Data provided: Begin
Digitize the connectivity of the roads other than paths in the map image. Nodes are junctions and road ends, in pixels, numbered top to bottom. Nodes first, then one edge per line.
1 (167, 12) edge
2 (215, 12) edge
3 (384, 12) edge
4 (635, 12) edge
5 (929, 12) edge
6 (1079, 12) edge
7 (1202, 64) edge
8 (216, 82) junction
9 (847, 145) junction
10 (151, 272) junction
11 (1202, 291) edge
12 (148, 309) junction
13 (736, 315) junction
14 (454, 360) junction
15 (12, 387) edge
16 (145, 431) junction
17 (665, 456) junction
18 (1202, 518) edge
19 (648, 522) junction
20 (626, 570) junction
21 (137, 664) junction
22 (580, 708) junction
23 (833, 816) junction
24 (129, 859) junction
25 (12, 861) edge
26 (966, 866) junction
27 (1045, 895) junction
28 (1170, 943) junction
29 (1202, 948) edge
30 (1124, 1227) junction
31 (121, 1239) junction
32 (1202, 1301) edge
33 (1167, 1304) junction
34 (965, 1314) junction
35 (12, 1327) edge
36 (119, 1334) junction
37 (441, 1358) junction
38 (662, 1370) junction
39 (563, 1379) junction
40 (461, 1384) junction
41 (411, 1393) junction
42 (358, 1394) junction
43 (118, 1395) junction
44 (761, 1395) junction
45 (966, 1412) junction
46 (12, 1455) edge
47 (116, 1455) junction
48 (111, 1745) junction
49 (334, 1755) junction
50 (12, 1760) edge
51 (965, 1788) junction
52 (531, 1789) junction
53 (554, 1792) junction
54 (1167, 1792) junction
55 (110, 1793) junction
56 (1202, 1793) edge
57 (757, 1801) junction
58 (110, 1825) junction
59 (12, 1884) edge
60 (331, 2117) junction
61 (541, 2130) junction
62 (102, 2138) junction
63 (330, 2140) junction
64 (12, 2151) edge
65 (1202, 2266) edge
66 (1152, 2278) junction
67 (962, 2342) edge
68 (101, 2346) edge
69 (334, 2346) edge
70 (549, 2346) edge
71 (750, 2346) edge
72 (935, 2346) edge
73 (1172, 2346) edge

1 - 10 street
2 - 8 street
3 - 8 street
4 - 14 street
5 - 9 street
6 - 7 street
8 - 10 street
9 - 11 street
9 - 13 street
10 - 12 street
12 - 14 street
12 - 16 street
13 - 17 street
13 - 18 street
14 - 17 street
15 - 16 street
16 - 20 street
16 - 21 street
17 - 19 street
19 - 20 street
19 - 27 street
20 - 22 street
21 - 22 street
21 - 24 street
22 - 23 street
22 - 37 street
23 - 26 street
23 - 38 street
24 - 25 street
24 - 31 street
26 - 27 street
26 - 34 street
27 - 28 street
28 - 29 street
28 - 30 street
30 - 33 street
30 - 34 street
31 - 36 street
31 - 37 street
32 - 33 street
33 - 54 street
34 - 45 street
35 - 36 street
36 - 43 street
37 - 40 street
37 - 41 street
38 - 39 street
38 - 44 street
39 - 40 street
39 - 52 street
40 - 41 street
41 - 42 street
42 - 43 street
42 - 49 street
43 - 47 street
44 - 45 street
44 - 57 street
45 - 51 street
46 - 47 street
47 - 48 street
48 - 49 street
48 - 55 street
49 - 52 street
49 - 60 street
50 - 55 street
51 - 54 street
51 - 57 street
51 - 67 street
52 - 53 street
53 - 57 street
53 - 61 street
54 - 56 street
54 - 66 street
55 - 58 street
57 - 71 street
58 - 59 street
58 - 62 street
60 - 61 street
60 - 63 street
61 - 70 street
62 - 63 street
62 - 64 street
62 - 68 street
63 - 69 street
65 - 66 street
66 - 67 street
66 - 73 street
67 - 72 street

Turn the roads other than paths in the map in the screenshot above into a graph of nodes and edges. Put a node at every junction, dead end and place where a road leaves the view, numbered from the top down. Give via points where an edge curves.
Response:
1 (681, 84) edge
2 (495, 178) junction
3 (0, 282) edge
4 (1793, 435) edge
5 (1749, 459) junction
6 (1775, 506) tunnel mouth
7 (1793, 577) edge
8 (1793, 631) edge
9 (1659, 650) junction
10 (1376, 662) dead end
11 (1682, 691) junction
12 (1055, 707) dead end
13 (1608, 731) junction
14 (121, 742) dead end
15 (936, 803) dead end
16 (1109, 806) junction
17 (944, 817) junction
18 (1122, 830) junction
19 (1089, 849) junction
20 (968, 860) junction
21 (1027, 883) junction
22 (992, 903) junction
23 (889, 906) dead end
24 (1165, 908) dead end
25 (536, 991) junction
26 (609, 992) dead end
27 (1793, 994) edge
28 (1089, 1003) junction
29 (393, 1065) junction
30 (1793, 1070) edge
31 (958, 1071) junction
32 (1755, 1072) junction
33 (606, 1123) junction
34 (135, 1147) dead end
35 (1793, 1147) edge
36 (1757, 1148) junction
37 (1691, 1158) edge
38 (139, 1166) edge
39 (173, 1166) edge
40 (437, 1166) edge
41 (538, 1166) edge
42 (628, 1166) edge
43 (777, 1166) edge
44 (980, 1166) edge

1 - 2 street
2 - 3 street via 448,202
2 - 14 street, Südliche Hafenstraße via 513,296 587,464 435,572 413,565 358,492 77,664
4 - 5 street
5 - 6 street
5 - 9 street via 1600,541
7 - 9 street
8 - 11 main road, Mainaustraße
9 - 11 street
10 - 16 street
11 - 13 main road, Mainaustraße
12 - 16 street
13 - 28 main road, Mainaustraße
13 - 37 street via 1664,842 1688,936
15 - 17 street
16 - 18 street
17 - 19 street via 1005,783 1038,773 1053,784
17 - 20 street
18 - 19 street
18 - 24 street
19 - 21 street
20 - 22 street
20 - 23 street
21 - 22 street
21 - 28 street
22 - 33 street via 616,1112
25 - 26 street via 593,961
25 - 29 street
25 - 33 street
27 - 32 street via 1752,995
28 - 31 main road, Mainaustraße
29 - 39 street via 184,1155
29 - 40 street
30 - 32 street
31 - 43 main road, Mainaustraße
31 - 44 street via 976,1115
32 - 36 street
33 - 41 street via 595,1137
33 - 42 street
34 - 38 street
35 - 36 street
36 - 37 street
Data provided: End
Filter the entries down to the lines holding the string "main". Copy each of those lines.

8 - 11 main road, Mainaustraße
11 - 13 main road, Mainaustraße
13 - 28 main road, Mainaustraße
28 - 31 main road, Mainaustraße
31 - 43 main road, Mainaustraße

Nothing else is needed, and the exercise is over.